Теперь Ирена сидела одна на высоком пуфе в гостиной, где гасли переливы голубого муара, и на фоне окна, пронизанного белесыми сумерками, казалась статуей с хрупким торсом и чуть удлиненным профилем, застывшим в каменной неподвижности. «Крик жизни», имевший на словах прелесть новизны и дерзости, претворившись в действие, разбудил в ней девическую стыдливость и оскорбил ее гордость. Косматый зверь слишком высунулся из корзины гелиотропов и испускал слишком сильный запах пещеры и троглодита… «C'est vulgaire!» — крикнула она барону и действительно сразу поняла, что случившееся не было ни ново, ни оригинально, а старо, как мир, и заурядно, как улица. Модная лавка, толпа покупателей, поминутные звонки у двери, торгашеские разговоры, прохожие за окном… улица… Поцелуй на улице. Уличное приключение. По спине ее сверху донизу пробежала дрожь. В воображении промелькнули жалкие женские фигуры, бредущие в вечернем сумраке по обочинам улиц. Склонившееся лицо Ирены залил румянец; этот крашеный горшок, зовущийся женской стыдливостью, в виде унаследованного инстинкта и девичьей гордости напоминал о себе мучительно и неотвязно. Потом его заменило невыразимое отвращение.
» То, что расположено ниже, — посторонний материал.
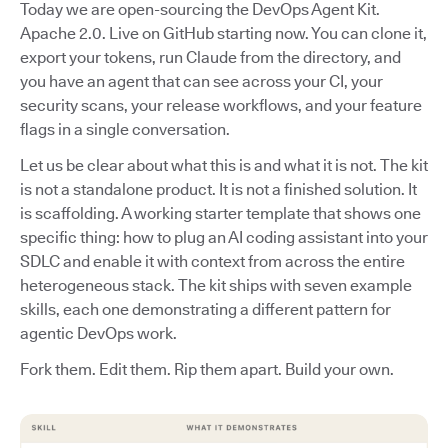
Today we are open-sourcing the DevOps Agent Kit.
Apache 2.0. Live on GitHub starting now. You can clone it,
export your tokens, run Claude from the directory, and
you have an agent that can see across your CI, your
security scans, your release workflows, and your feature
flags in a single conversation.
Let us be clear about what this is and what it is not. The kit
is not a standalone product. It is not a finished solution. It
is scaffolding. A working starter template that shows one
specific thing: how to plug an AI coding assistant into your
SDLC and enable it with context from across the entire
heterogeneous stack. The kit ships with seven example
skills, each one demonstrating a different pattern for
agentic DevOps work.
Fork them. Edit them. Rip them apart. Build your own.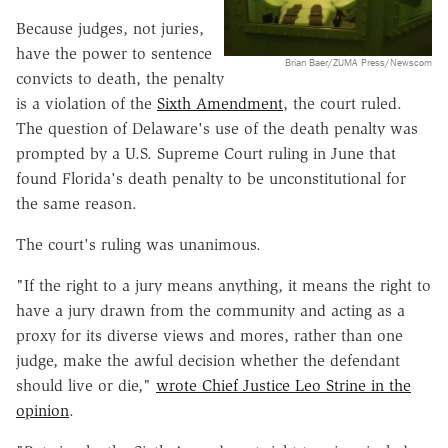
Because judges, not juries,
have the power to sentence
Brian Baer/ZUMA Press/Newscom
convicts to death, the penalty
is a violation of the
Sixth Amendment
, the court ruled.
The question of Delaware's use of the death penalty was
prompted by a U.S. Supreme Court ruling in June that
found Florida's death penalty to be unconstitutional for
the same reason.
The court's ruling was unanimous.
"If the right to a jury means anything, it means the right to
have a jury drawn from the community and acting as a
proxy for its diverse views and mores, rather than one
judge, make the awful decision whether the defendant
should live or die,"
wrote Chief Justice Leo Strine in the
opinion
.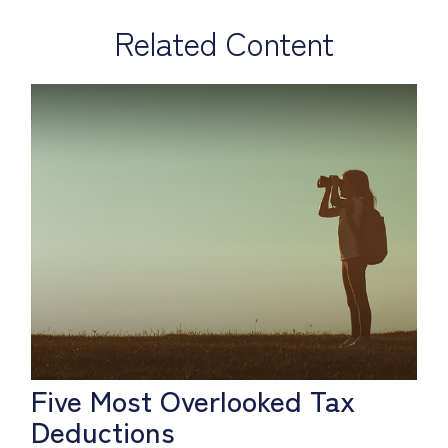
Related Content
Five Most Overlooked Tax
Deductions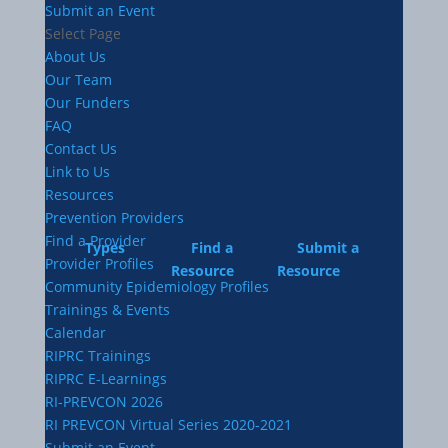
Submit an Event
Select Page
About Us
Our Team
Our Funders
FAQ
Contact Us
Link to Us
Resources
Prevention Providers
Find a Provider
Types
Find a
Submit a
Provider Profiles
Resource
Resource
Community Epidemiology Profiles
Trainings & Events
Calendar
RIPRC Trainings
RIPRC E-Learnings
RI-PREVCON 2026
RI PREVCON Virtual Series 2020-2021
Submit an Event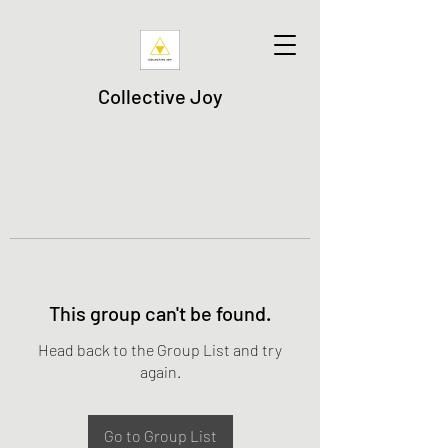
Collective Joy
This group can't be found.
Head back to the Group List and try
again.
Go to Group List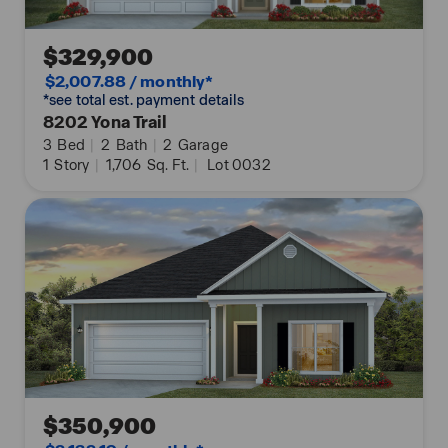
$329,900
$2,007.88 / monthly*
*see total est. payment details
8202 Yona Trail
3
Bed
|
2
Bath
|
2
Garage
1
Story
|
1,706
Sq. Ft.
|
Lot 0032
$350,900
Барон, обладавший единственной привлекательной чертой — тонкостью чувств, показал себя пошляком. Тот род любви, который, ей казалось, они питают друг к другу, когда она разглядела его вблизи, напомнил ей картины, изображающие козлоногих фавнов, преследующих в лесу нимф. На губах Ирены застыла ироническая, почти злая усмешка. Что это он говорил о «шестом чувстве»? Причем тут шестое чувство? Пустые слова! Барон глумится над крашеными горшками, а сам лепит их и расписывает устарелыми красками. Идиллия устарела, и пещера устарела, но лучше уж идиллия, если б она существовала. Но где она? Ирене ни разу не довелось ее встретить, зато она видела — ох, видела! — что происходит и во что превращаются и любовь и узы, называющиеся священными! Так что же? Что же будет с бароном… и с Америкой? Ее охватило такое презрение ко всему, такое неверие, такое пренебрежительное равнодушие ко всему и к себе самой, что свои размышления она закончила словами: «Все равно!» Сплетя руки, она крепко прижала их к груди и, опустив голову, твердила про себя: «Все, все, все равно!»